Ma una domanda nasce spontanea: non sarebbe forse il caso che a effettuare controlli e liste delle sostanze fosse un ente al di sopra delle parti? Non vi è il sospetto che si possa fare un uso politico delle liste delle sostanze dopanti e dei susseguenti controlli alle stesse? Così come vi possono essere pressioni politiche sui laboratori Russi non potrebbe accadere lo stesso per Americani, Inglesi e tutti gli altri?
Perché fare un controllo generico a campione su alcune sostanze su alcuni atleti e altri a tappeto su altri?

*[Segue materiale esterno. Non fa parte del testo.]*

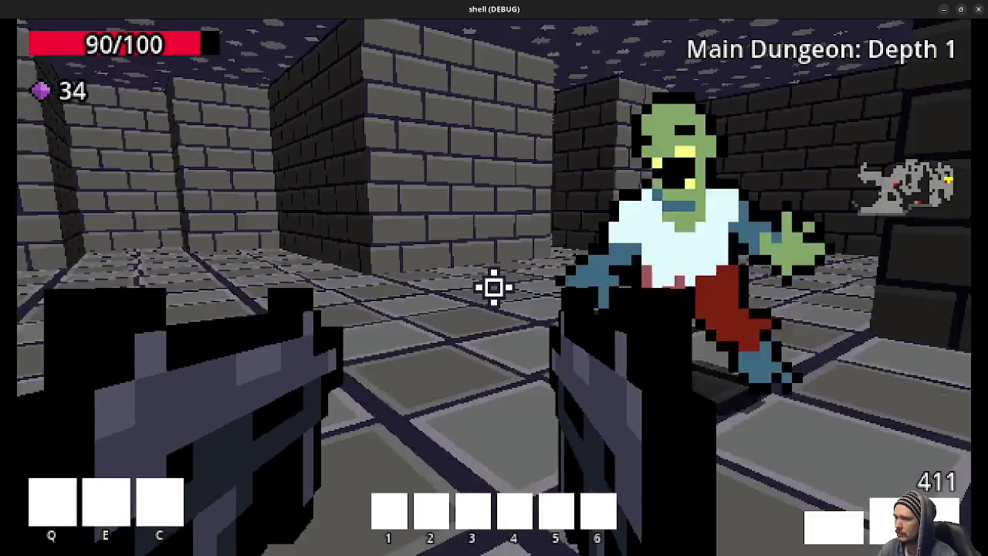
{"action": "left_click_drag", "start_coordinate": [494, 287], "coordinate": [494, 287]}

Sappiamo tutti che i vari organismi internazionali subiscono forti pressioni politiche durante le elezioni dei loro membri, non potrebbe accadere che alcune nazioni possano influenzare le loro decisioni per finalità che nulla hanno a che vedere con i principi decoubertiani?

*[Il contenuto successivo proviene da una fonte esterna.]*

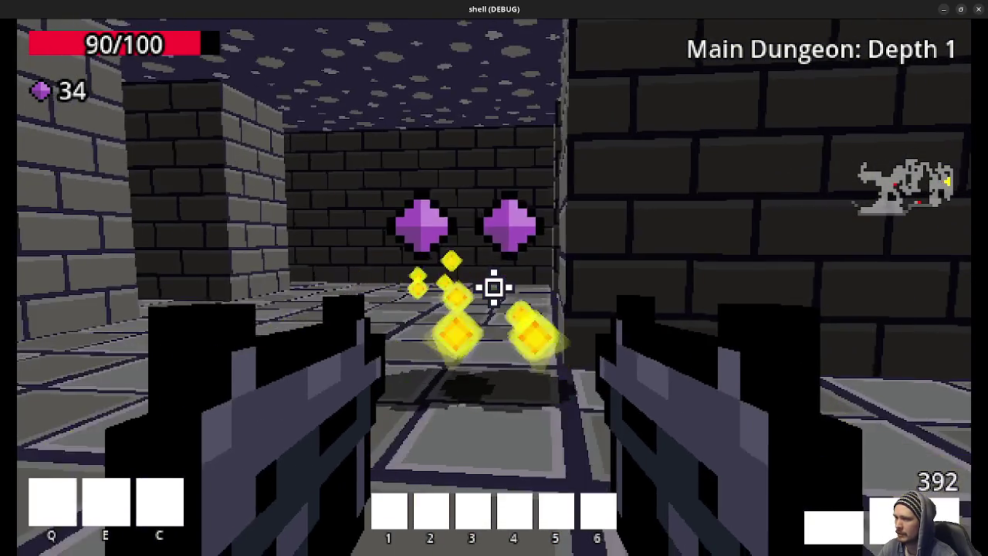
{"action": "key", "text": "w"}
{"action": "key", "text": "w"}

Intanto in Italia accade qualcosa di molto simile. Alex Schwazer il fresco campione di marcia appena rientrato alle gare e su cui si è scatenata da tempo una feroce guerra più politica che sportiva. Sarebbe stato trovato positivo ad un controllo fatto ad inizio anno quando non poteva gareggiare, in pratica si sarebbe dopato per migliorare le sue prestazioni in allenamento.
La vicenda si contorna del mistero poi per via del fatto che le prime analisi fatte a gennaio avevano dato esito negativo e che invece a maggio una ulteriore ripetizione del test ha dato esito positivo.
Appare poco verosimile che un atleta finito sull'occhio del ciclone e con gli occhi puntati addosso abbia potuto assumere una tale sostanza pensando di non essere scoperto come appare strano che si sia scoperta solo dopo la sostanza incriminata.
Va anche fatto notare che lo stesso Schwazer durante il processo che lo vide coinvolto, ammise di aver assunto steroidi insieme all'epo.
Il doping è una pratica che va stroncata e le procedure devono essere rigide senza distinzioni di sesso, religione, razza, opinioni politiche, nazionalità o disciplina praticata. Il rischio è la progressiva scomparsa dello sport e, ancor di più, danni irrepabili all'organismo a maggior ragione se l'assunzione, per una cultura diffusa, inizia dai giovani.
E intanto oggi alla consegna delle bandiere da parte del Presidente della Repubblica la storia si è arricchita di un ulteriore episodio al limite del grottesco. Un ispettore della IAFF pretendeva di effettuare un prelievo di sangue ed urine alla marciatrice azzurra Elisa Rigaudo ricevendo però un secco no da parte del Presidente della Repubblica che mai si sarebbe aspettato che durante una cerimonia del genere si arrivasse a chiedere un controllo a sorpresa sulle urine di una delle invitate.